Judges: Ingraham
Filed Date: 6/14/1889
Status: Precedential
Modified Date: 11/12/2024
There is no doubt but that the assignor, or his personal
representatives, would be a proper party defendant to this action,, but the question is presented whether he is a necessary party so that there is a defect of parties defendant. Section 488 of the Code, allows the defendant to demur where it appears on the face of the complaint that there is a defect of parties plaintiff or defendant; and the question must be determined by section 452 of the Code, which provides that “ where a complete determination of the controversy cannot be had without the presence of other parties, the court must direct them to be brought in.”
The controversy to be determined in this action is the settlement of the attorney’s accounts. Before there can be a complete determination of that controversy, all the parties interested in such settlement must be before the court so as to be bound by the judgment; for it is well settled that a court of equity will not compel a trustee to account, until all the parties who can require him to account are before the court; otherwise he can be required to account a second time. See principle stated in Cromer v. Pinckney, 3 Barb. Ch. 474.
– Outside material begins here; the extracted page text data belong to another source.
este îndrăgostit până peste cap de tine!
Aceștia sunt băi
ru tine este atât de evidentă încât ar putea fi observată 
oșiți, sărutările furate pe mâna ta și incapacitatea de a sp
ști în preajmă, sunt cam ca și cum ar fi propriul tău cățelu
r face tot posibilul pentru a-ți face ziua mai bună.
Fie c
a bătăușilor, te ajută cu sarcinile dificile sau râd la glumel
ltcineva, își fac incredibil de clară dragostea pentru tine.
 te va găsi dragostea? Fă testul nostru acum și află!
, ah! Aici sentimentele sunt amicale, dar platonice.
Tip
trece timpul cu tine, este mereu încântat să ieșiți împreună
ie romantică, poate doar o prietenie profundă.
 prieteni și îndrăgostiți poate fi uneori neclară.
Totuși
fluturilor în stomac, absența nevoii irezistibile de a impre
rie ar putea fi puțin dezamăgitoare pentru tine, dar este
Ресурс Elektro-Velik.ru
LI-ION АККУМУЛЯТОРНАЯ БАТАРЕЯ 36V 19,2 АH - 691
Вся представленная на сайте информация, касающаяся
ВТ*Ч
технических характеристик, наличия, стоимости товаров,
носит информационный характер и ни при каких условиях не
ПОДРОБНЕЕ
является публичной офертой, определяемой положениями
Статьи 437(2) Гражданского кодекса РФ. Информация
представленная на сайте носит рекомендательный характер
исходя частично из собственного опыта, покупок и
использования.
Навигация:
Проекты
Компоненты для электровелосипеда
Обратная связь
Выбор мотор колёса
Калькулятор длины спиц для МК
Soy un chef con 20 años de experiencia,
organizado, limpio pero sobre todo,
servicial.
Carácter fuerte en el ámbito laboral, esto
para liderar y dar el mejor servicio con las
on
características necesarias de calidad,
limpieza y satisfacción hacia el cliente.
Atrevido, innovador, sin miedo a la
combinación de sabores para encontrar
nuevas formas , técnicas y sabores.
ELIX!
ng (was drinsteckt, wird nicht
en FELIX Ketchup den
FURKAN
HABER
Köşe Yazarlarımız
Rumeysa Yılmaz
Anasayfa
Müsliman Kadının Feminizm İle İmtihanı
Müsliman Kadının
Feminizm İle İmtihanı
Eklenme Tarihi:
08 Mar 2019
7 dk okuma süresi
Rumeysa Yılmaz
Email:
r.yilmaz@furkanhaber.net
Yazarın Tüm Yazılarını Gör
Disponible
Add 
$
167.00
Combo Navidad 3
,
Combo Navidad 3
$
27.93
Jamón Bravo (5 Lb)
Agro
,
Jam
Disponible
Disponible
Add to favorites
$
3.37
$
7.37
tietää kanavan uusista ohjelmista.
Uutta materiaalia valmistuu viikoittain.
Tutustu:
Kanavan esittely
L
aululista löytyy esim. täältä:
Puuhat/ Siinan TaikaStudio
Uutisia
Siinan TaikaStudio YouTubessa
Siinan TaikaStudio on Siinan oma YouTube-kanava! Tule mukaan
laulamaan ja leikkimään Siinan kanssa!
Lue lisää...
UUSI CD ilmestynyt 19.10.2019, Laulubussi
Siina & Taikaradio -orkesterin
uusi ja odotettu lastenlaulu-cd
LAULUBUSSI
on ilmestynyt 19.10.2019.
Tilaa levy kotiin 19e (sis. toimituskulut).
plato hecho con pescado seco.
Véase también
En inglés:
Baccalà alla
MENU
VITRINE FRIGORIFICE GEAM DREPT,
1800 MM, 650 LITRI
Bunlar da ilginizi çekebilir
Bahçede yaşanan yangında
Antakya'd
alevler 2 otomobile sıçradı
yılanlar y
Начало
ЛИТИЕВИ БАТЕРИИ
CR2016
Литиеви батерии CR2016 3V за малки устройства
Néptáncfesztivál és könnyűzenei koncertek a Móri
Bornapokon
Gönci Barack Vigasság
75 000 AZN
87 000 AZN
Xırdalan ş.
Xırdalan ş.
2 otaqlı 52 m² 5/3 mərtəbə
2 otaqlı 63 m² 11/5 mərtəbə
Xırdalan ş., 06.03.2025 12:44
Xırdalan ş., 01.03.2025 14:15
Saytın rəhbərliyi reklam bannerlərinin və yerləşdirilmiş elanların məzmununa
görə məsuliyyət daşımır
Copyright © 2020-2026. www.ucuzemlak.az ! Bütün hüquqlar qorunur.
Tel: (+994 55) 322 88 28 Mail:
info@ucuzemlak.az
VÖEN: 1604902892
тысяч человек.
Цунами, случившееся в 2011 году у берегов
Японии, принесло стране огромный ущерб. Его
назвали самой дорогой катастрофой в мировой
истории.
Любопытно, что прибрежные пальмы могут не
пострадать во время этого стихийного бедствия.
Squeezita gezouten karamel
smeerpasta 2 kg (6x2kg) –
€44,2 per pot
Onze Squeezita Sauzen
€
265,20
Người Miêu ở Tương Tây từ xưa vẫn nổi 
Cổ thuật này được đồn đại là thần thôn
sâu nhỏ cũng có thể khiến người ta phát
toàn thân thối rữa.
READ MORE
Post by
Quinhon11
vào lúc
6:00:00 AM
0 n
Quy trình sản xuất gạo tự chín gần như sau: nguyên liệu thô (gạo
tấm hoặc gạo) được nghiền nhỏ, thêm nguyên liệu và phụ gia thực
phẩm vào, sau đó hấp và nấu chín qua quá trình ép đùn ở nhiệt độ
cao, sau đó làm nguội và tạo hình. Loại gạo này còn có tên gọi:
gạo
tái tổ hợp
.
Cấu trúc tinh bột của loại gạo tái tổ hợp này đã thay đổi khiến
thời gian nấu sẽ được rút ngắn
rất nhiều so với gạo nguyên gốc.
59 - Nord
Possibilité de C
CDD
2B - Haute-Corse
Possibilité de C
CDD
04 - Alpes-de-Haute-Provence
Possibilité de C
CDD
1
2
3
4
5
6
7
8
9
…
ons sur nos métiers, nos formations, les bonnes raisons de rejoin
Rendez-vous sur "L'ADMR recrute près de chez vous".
The assignor is entitled to a return of the property assigned after the payment of his debts. He is therefore entitled to demand from the assignee an accounting. If he is not a party to the action in which the assignee has accounted, it is clear that the judgment in such action would be no bar to his action for an accounting, and there could not, therefore, be a complete determination of the obligation of the assignee in regard to the assigned estate. This principle is recognized by the court of appeals in Haines v. Hollister, 64 N. Y. 1, where the court, in speaking of making the personal representatives of a deceased assignor a party defendant, say: “Without all of them there would be a want of proper parties.” Section 448 of the Code does not apply, because the position of the assignor and creditors are different. The assignor stands by himself. Any one creditor may bring an action for an accounting, but there is no provision by which the provisions of a judgment for an accounting at the suit of a creditor can be extended so as to bind the assignor, where he is not a party to the action. The fact that the assignor is dead does not dispense with the necessity of having his estate represented. Where a representative of the estate is appointed, he will have a cause of action against the assignee to compel him to account, and the assignee should not be compelled "to account at all until the representative of the assignor is properly before the court. The demurrer must therefore be sustained. Judgment ordered for the defendant, with costs, with leave to the plaintiff to amend within 20 days, on payment of costs.